The widening skills gap in manufacturing is having a real, measured and devastating effect on the American economy. Every day we don’t work to solve this problem, the less time we have to rebuild the foundation of our economy and prevent future supply chain disruptions. 

If American businesses want to compete and thrive over the next decade as we rebuild post-COVID, we need to close this gap and create a pipeline of trained, certified, and dependable workers, now. 

Build Back Better

This is where Build Back Better comes in. The plan provides a massive $580 billion investment and calls for allocating one percent of the GDP into infrastructure, manufacturing, supply chain resiliency and more over eight years to help ensure America upgrades successfully and for the long haul. 

This makes good business sense for the sector considering for every $1 spent in manufacturing, $2.79 is generated organically; this is the highest multiplier effect of any economic sector.


This will be especially important for clean energy infrastructure which can be designed, manufactured and deployed within the U.S. Like President Biden said in his most recent State of the Union Address: "There's simply no reason why the blades for wind turbines can't be built in Pittsburgh instead of Beijing." The investments proposed by this plan meld together the needs of the infrastructure sector with the American-made manufacturing capabilities to do it. 

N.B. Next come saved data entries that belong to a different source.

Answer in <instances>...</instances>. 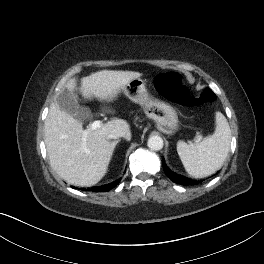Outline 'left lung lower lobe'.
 I'll list each match as a JSON object with an SVG mask.
<instances>
[{
  "label": "left lung lower lobe",
  "instance_id": "left-lung-lower-lobe-1",
  "mask_svg": "<svg viewBox=\"0 0 264 264\" xmlns=\"http://www.w3.org/2000/svg\"><path fill=\"white\" fill-rule=\"evenodd\" d=\"M162 165H163V169L164 172L166 173V175L175 183L177 184H181V185H195L198 184L200 181L198 180H192L190 178H186L185 176L179 175L173 171H171L167 165L165 164L164 159L162 160Z\"/></svg>",
  "mask_w": 264,
  "mask_h": 264
}]
</instances>
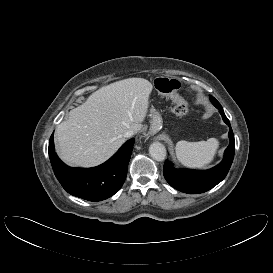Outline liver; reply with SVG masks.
Segmentation results:
<instances>
[{
	"label": "liver",
	"instance_id": "obj_1",
	"mask_svg": "<svg viewBox=\"0 0 273 273\" xmlns=\"http://www.w3.org/2000/svg\"><path fill=\"white\" fill-rule=\"evenodd\" d=\"M152 89L146 79L128 78L95 91L57 126L60 158L81 167L105 162L125 142L127 130H141Z\"/></svg>",
	"mask_w": 273,
	"mask_h": 273
}]
</instances>
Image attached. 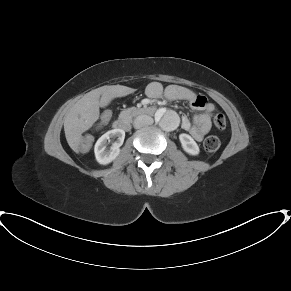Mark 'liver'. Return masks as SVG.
<instances>
[{"label": "liver", "instance_id": "1", "mask_svg": "<svg viewBox=\"0 0 291 291\" xmlns=\"http://www.w3.org/2000/svg\"><path fill=\"white\" fill-rule=\"evenodd\" d=\"M134 91L135 89L122 85L103 86L78 100L64 118L65 136L71 149L79 152L81 135L99 119L100 107L107 106L114 98L129 95Z\"/></svg>", "mask_w": 291, "mask_h": 291}]
</instances>
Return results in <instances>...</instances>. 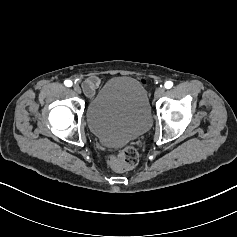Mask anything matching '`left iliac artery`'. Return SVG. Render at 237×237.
Listing matches in <instances>:
<instances>
[{
	"instance_id": "left-iliac-artery-1",
	"label": "left iliac artery",
	"mask_w": 237,
	"mask_h": 237,
	"mask_svg": "<svg viewBox=\"0 0 237 237\" xmlns=\"http://www.w3.org/2000/svg\"><path fill=\"white\" fill-rule=\"evenodd\" d=\"M172 86H173V82H171V81H166L164 84V87L166 89H170Z\"/></svg>"
}]
</instances>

It also calls for training, certifying, and deploying the next generation of manufacturing workers to close to looming skills gap and rebuild our economic flexibility and crumbling infrastructure. 


This influx of resources is not only a once-in-a-lifetime opportunity to fix the sector’s ailments but it’s also the perfect opportunity to get veterans off the bench and redeploy them to advanced manufacturing where qualified talent is desperately needed. 

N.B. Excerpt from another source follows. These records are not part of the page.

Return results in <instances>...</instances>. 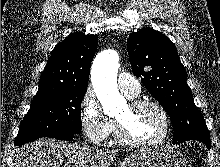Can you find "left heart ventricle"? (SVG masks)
Listing matches in <instances>:
<instances>
[{
	"label": "left heart ventricle",
	"mask_w": 220,
	"mask_h": 167,
	"mask_svg": "<svg viewBox=\"0 0 220 167\" xmlns=\"http://www.w3.org/2000/svg\"><path fill=\"white\" fill-rule=\"evenodd\" d=\"M131 138L151 140L159 137L164 130L161 113L152 106L132 109L127 105L117 116Z\"/></svg>",
	"instance_id": "obj_1"
}]
</instances>
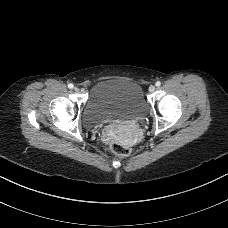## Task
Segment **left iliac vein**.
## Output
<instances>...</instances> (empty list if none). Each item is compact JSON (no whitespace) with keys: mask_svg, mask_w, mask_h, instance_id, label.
I'll return each mask as SVG.
<instances>
[{"mask_svg":"<svg viewBox=\"0 0 228 228\" xmlns=\"http://www.w3.org/2000/svg\"><path fill=\"white\" fill-rule=\"evenodd\" d=\"M156 90V87L154 86V85H151L150 87H149V91L152 93V92H154Z\"/></svg>","mask_w":228,"mask_h":228,"instance_id":"obj_1","label":"left iliac vein"}]
</instances>
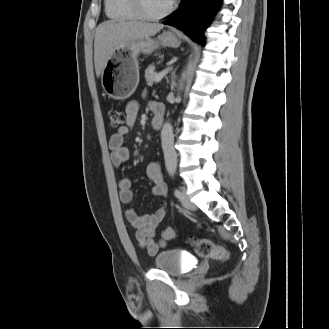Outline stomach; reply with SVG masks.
Instances as JSON below:
<instances>
[{"label": "stomach", "mask_w": 329, "mask_h": 329, "mask_svg": "<svg viewBox=\"0 0 329 329\" xmlns=\"http://www.w3.org/2000/svg\"><path fill=\"white\" fill-rule=\"evenodd\" d=\"M179 45L178 37L171 31L164 32L157 39L149 37L120 44L102 71L101 83L105 93L115 100L129 98L139 83L138 55L151 54L160 46L177 48Z\"/></svg>", "instance_id": "stomach-1"}]
</instances>
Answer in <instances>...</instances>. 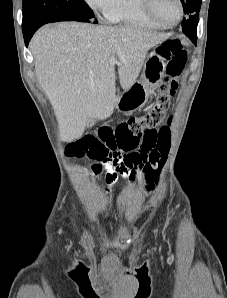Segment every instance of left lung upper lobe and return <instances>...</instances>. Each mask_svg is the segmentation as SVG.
I'll return each mask as SVG.
<instances>
[{"label":"left lung upper lobe","instance_id":"1","mask_svg":"<svg viewBox=\"0 0 227 298\" xmlns=\"http://www.w3.org/2000/svg\"><path fill=\"white\" fill-rule=\"evenodd\" d=\"M181 2L184 13L189 15V18L184 19L182 23L183 32L195 43L197 41L196 32L202 0H181Z\"/></svg>","mask_w":227,"mask_h":298}]
</instances>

While Biden’s Build Back Better plan is a great step in the right direction for solving these issues over the long term, the plan’s only gap is it doesn’t clearly outline an immediate, short-term solution while the effects of the long-term investments catch up.

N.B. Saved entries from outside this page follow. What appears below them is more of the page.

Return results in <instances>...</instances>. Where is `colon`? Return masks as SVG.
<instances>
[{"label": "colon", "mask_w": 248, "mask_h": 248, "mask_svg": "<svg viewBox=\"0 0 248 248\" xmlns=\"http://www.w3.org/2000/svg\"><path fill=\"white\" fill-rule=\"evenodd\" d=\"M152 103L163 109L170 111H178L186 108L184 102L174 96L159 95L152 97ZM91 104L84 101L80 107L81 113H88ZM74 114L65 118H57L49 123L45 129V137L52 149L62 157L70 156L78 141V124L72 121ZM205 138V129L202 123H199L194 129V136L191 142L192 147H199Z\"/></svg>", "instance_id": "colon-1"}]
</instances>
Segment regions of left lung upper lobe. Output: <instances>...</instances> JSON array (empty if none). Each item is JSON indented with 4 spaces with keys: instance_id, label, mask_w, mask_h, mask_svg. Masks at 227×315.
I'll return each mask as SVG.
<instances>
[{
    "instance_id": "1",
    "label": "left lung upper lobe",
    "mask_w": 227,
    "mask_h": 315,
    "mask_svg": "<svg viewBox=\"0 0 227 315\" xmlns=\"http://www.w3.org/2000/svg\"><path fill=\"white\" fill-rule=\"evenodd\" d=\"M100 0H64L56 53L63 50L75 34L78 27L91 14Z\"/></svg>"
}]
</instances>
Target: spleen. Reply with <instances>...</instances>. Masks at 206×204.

The widening skills gap is accelerating the deterioration of American manufacturing and every day there are fewer and fewer Americans with these critical skills. It is crucial we establish a training pipeline like the plan suggests, but we also cannot solely rely on this investment to pay us back in 2 – 6 years. We need a vanguard to hold the fort while the economy catches up. 

This is where veterans come in.

Deploying the Veteran Workforce

We’re sitting on the country’s most underutilized resource: veterans. A May 2021 study by Deloitte analyzed the state of the manufacturing industry and recommended hiring military personnel for mid to highly skilled positions.


Every year more than 200,000 veterans rejoin civilian life and struggle to find a new career. Our veterans have the maturity, discipline and focus necessary to rebuild our economic foundation and they are our country’s greatest resource, both on the battlefield and in the economy. Simply provide them the accelerated training and release them into the sector to create immediate impact. 

For too many Military Appreciation Months and Memorial Days in the past we’ve thanked our veterans while letting homelessness and financial instability in the veteran community fester and grow. It’s time to make a real change in the dynamic and the economic proposals by the Biden administration provide an opportunity to do so.

Whether parties support President Biden proposed policies or not, it’s without question that more can be done across the board. Veterans don’t need a handout; all they need is an opportunity to earn a new path in life. Individuals can help by supporting veteran causes or organizations and businesses can help by doubling down on veteran hires. 

The time for talk is up; the Biden plan will flood the sector with resources, resources that can be used to streamline veterans into the sector. 

Hernán Luis y Prado is the Founder and CEO of Workshops for Warriors, a 501(c)3 non-profit organization that offers transitioning service members and veterans accelerated, multi-disciplinary advanced manufacturing training and nationally recognized certification.